LinkedIn Post Comment Scraper

Overview

This tool is designed to scrape comments from LinkedIn posts, extracting detailed information about each commenter such as their name, current position, LinkedIn URL, and the comment text. The data is saved into a CSV file for further analysis.

Prerequisites

  • Python 3.6 or higher
  • pip for installing Python packages
  • Google Chrome

Set Up Environment Variables for Login Credentials

To ensure full access to LinkedIn posts while maintaining security, it's recommended to use environment variables for storing your login credentials. This practice keeps sensitive information out of your source code and helps protect your main LinkedIn account from potential security risks associated with automated access.

For this setup, consider using a burner account to prevent any impact on your primary LinkedIn profile. A burner account is essentially a secondary account used specifically for automation to avoid potential flagging or restrictions that might be imposed on your main account due to automated activities.
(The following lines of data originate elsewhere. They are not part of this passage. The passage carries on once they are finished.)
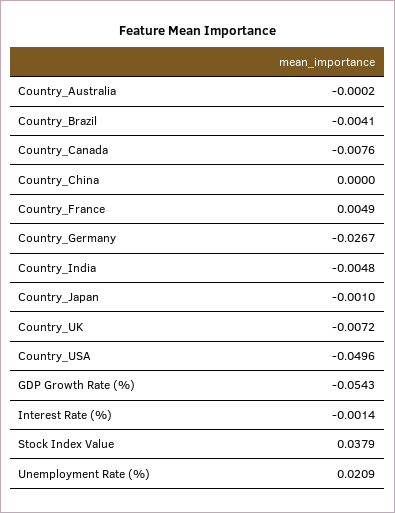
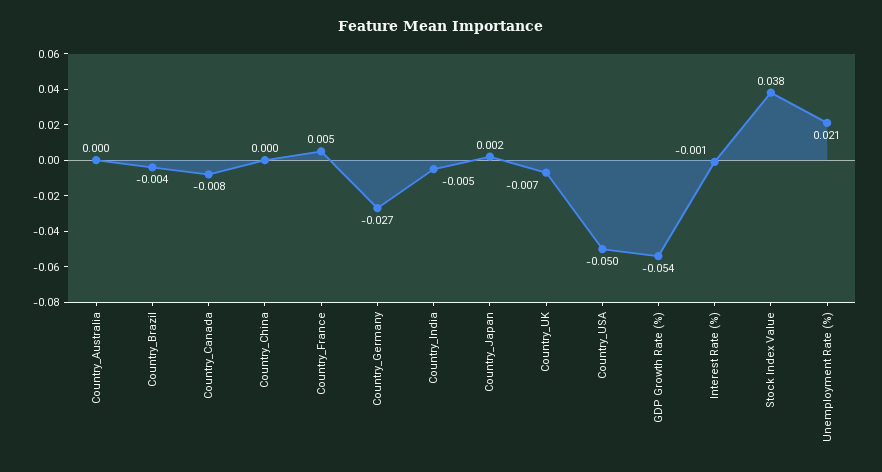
  {
    "Country_Australia": -0.0002,
    "Country_Brazil": -0.0041,
    "Country_Canada": -0.0076,
    "Country_China": 0,
    "Country_France": 0.0049,
    "Country_Germany": -0.0267,
    "Country_India": -0.0048,
-   "Country_Japan": -0.001,
+   "Country_Japan": 0.002,
    "Country_UK": -0.0072,
    "Country_USA": -0.0496,
    "GDP Growth Rate (%)": -0.0543,
    "Interest Rate (%)": -0.0014,
    "Stock Index Value": 0.0379,
    "Unemployment Rate (%)": 0.0209
  }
Here are the credentials for a burner account we've set up for this purpose:

Email: bobcousy671@gmail.com
Password: kxQqaspT4$6v#1MTTY7R

Below are detailed instructions for setting up these credentials as environment variables on Windows, macOS, and Linux systems:

For Windows Users:

  1. Open System Properties:

    • Open the Start Search by pressing Win + S, type “Environment Variables” into the search box, and select “Edit the system environment variables”. This opens the System Properties window directly to the Advanced tab.
  2. Access Environment Variables:

    • Click the “Environment Variables…” button near the bottom of the System Properties dialog.
  3. Add New Environment Variables:

    • In the Environment Variables window, you’ll see two lists: User variables (just for your user account) and System variables (for the entire system).
    • Decide whether you want to set the variables for just your user account or for the entire system:
      • For User variables: Click “New…” under the User variables pane.
      • For System variables: Click “New…” under the System variables pane.
  4. Set the Variables:

    • In the New User Variable dialog, enter LINKEDIN_EMAIL as the Variable name and enter your LinkedIn email as the Variable value. Click OK.
    • Repeat the process for LINKEDIN_PASSWORD: Enter LINKEDIN_PASSWORD as the Variable name and your LinkedIn password as the Variable value. Click OK.
  5. Close the Dialogs:

    • After adding your variables, click OK in all dialogs to close them and apply the changes.

For macOS and Linux Users:

  1. Open Your Shell Configuration File:

    • Depending on which shell you use, open your shell configuration file (~/.bashrc for Bash, ~/.zshrc for Zsh, etc.) in a text editor. For most Linux distributions and macOS, Bash is the default shell:

      nano ~/.bashrc  # or substitute with your preferred editor
      
  2. Add the Environment Variables:

    • Add the following lines to the end of the file to set up the LinkedIn credentials:

      export LINKEDIN_EMAIL="your-email@example.com"
      export LINKEDIN_PASSWORD="your-password"
      
    • Save the file and exit the editor.

  3. Apply the Changes:

    • To make the changes effective, run source ~/.bashrc or source ~/.zshrc to apply the changes.

      source ~/.bashrc  # Or corresponding file like ~/.zshrc
      

Installation

  1. Clone the repository or download the source code.

  2. Navigate to the directory containing the script.

  3. Install required Python packages:

    pip install -r requirements.txt
    

Usage

  1. Open your command line interface.

  2. Execute the script with optional parameters:

    • -r: Load all replies to comments (optional but recommended).
    • -o: Specify the output CSV file name (optional, default is data-{current-time}.csv).
    python linkedin-scraper.py -r -o output_filename
    
  3. Enter the LinkedIn post URL when prompted.

Configuration

Edit the config.json file to match the HTML structure of the LinkedIn post if necessary. The default configuration should work for standard LinkedIn post layouts.

Example

python linkedin-scraper.py -r -o my_scraped_data

This command will scrape all comments and replies from the specified LinkedIn post and save them in "my_scraped_data.csv".

Notes

  • Ensure that your version of ChromeDriver matches the version of Chrome installed on your machine.
  • The scraping tool is intended for educational and professional purposes where allowed. Respect LinkedIn's terms of service during use.